Does R have function startswith or endswith like p

2019-01-11 15:43发布

问题:

Was looking for predictors whose name starts with some substring, could not find any similar function.

回答1:

As added to base in 3.3.0, startsWith (and endsWith) are exactly this.

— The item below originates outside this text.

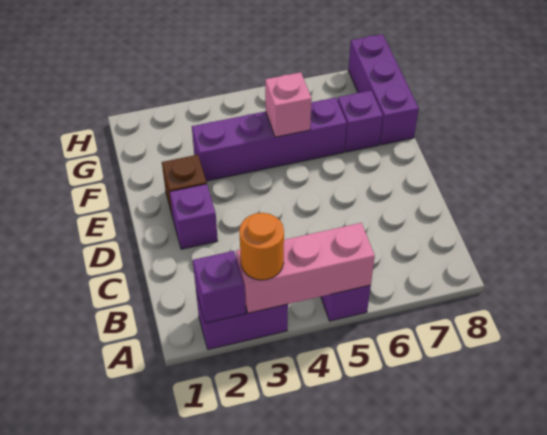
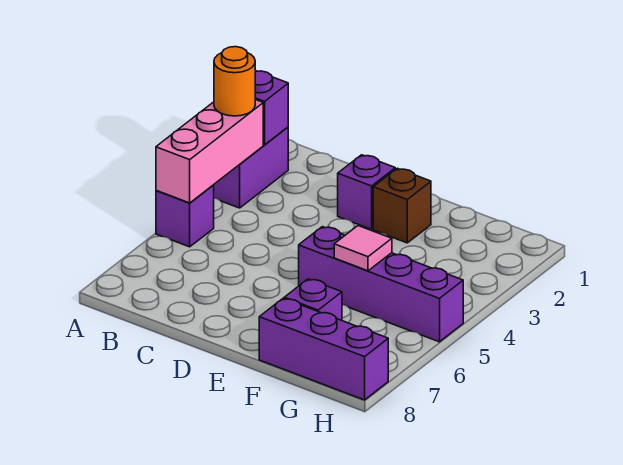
purple brick F3:F6 level 1 -> purple brick E5:H5 level 1
pink brick F5 level 2 -> pink tile F5 level 2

> startsWith("what", "wha")
[1] TRUE
> startsWith("what", "ha")
[1] FALSE

https://stat.ethz.ch/R-manual/R-devel/library/base/html/startsWith.html



回答2:

Not inbuilt like that.

Options include grepl and substr.

x <- 'ABCDE'
grepl('^AB', x) # starts with AB?
grepl('DE$', x) # ends with DE?
substr(x, 1, 2) == 'AB'
substr('ABCDE', nchar(x)-1, nchar(x)) == 'DE'


回答3:

The dplyr package's select statement supports starts_with and ends_with. For example, this selects the columns of the iris data frame that start with Petal

library(dplyr)
select(iris, starts_with("Petal"))

select supports other subcommands too. Try ?select .



回答4:

The simplest way I can think of is to use the %like% operator:

library(data.table)

"foo" %like% "^f" 

evaluates as TRUE - Starting with f

"foo" %like% "o$" 

evaluates as TRUE - Ending with o

"bar" %like% "a"

evaluates as TRUE - Containing a



回答5:

Borrowing some code from the dplyr package [see this] you could do something like this:

starts_with <- function(vars, match, ignore.case = TRUE) {
  if (ignore.case) match <- tolower(match)
  n <- nchar(match)

  if (ignore.case) vars <- tolower(vars)
  substr(vars, 1, n) == match
}

ends_with <- function(vars, match, ignore.case = TRUE) {
  if (ignore.case) match <- tolower(match)
  n <- nchar(match)

  if (ignore.case) vars <- tolower(vars)
  length <- nchar(vars)

  substr(vars, pmax(1, length - n + 1), length) == match
}


回答6:

This is relatively simple by using the substring function:

> strings = c("abc", "bcd", "def", "ghi", "xyzzd", "a")
> str_to_find = "de"
> substring(strings, 1, nchar(str_to_find)) == str_to_find
[1] FALSE FALSE  TRUE FALSE FALSE FALSE

You cut each string to the desired length with substring. The length being the number of characters you are looking for at the beginning of each string.